简体繁体 English

生产者-消费者的速度是否应该随着线程的增加而增加？

[英]Should the speed of producer-consumer increase with more threads?

原文 2021-12-04 09:15:55 9 1 c++/ multithreading/ producer-consumer

I'm trying to implement a producer-consumer problem program in C++.我正在尝试在 C++ 中实现生产者-消费者问题程序。 One of the threads fills a queue with vectors of different numbers, while the other threads take the vectors out of the queue (synchronized using conditional variables/unique locks) and perform a simple for loop over the vector, doing some operations over the numbers.其中一个线程用不同数字的向量填充队列，而其他线程将向量从队列中取出（使用条件变量/唯一锁同步）并在向量上执行简单的 for 循环，对数字执行一些操作。 The problem is, the program's speed doesn't seem to be increasing if I use more than 2 threads.问题是，如果我使用超过 2 个线程，程序的速度似乎并没有增加。 Here are some things I have found out working on it:以下是我发现的一些事情：

The producer thread is faster than the consumers, meaning the vector will be filled way faster than the consumers are able to process the data生产者线程比消费者线程快，这意味着向量的填充速度将比消费者处理数据的速度快
Processing a single vector from the queue takes a very short time, meaning the consumers are constantly asking for data from the queue (I see this as a possible bottleneck due to the synchronization, but am not sure)处理队列中的单个向量需要很短的时间，这意味着消费者不断地从队列中请求数据（由于同步，我认为这可能是一个瓶颈，但不确定）

In such a program, is it expected that more threads would make the program faster, or is the constant speed independent of thread count?在这样的程序中，是否期望更多的线程会使程序更快，或者是恒定的速度与线程数无关？ Thanks for any answers or explanations!感谢您的任何答案或解释！

1 个解决方案

Welcome to Amdahl's law: https://en.wikipedia.org/wiki/Amdahl%27s_law欢迎来到阿姆达尔定律： https://en.wikipedia.org/wiki/Amdahl%27s_law

If your synchronization takes significant time compared to the computation, you cannot expect much speedup because the critical section is effectively single-threaded.如果与计算相比，您的同步需要大量时间，则您不能期望有太多的加速，因为关键部分实际上是单线程的。 Also memory allocation / deallocation is effectively single-threaded in your scenario because your producer allocates from its own memory arena and the consumers need to deallocate the vectors into the same arena.此外 memory 分配/释放在您的场景中实际上是单线程的，因为您的生产者从其自己的 memory 竞技场分配，而消费者需要将向量重新分配到同一个竞技场。
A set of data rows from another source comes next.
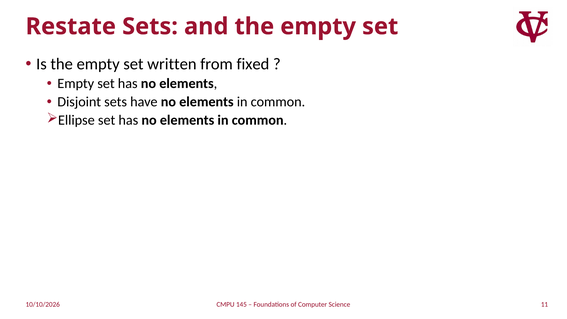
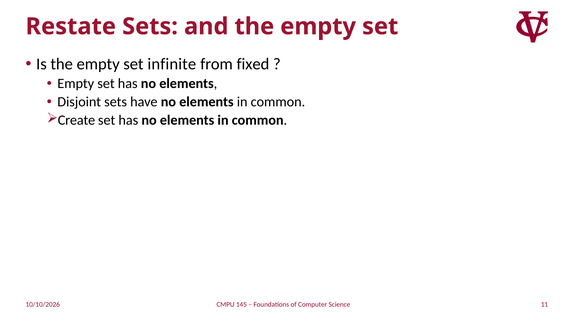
written: written -> infinite
Ellipse: Ellipse -> Create
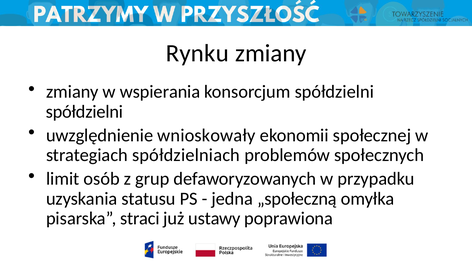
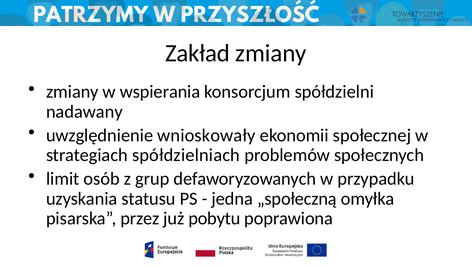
Rynku: Rynku -> Zakład
spółdzielni at (84, 111): spółdzielni -> nadawany
straci: straci -> przez
ustawy: ustawy -> pobytu
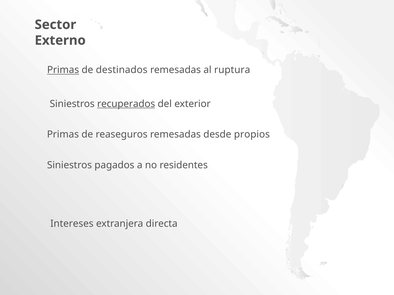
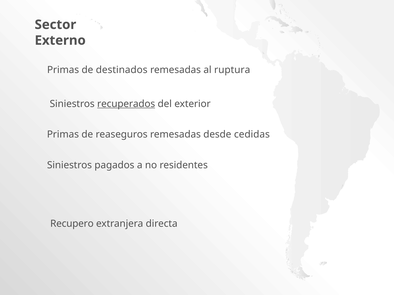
Primas at (63, 70) underline: present -> none
propios: propios -> cedidas
Intereses: Intereses -> Recupero
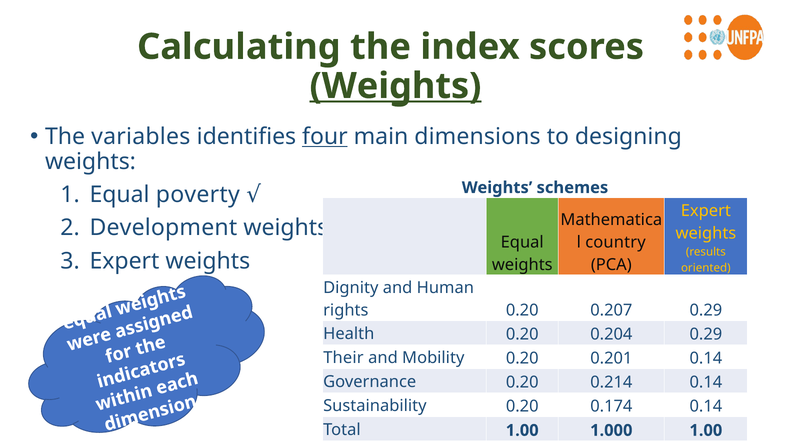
A good way around this is to increase the size of the work items.解决此问题的一个好方法是增加工作项的大小。 Don't take single vectors but multiple ones.不要采用单个向量，而是采用多个向量。 The exact size will need some benchmarking.确切的大小将需要一些基准测试。 A good starting point would be to take ca.一个很好的起点是采取约。 L2 cache size, meaning vectors with an accumulative size of something around 64-256 kiB. L2 缓存大小，意思是累积大小约为 64-256 kiB 的向量。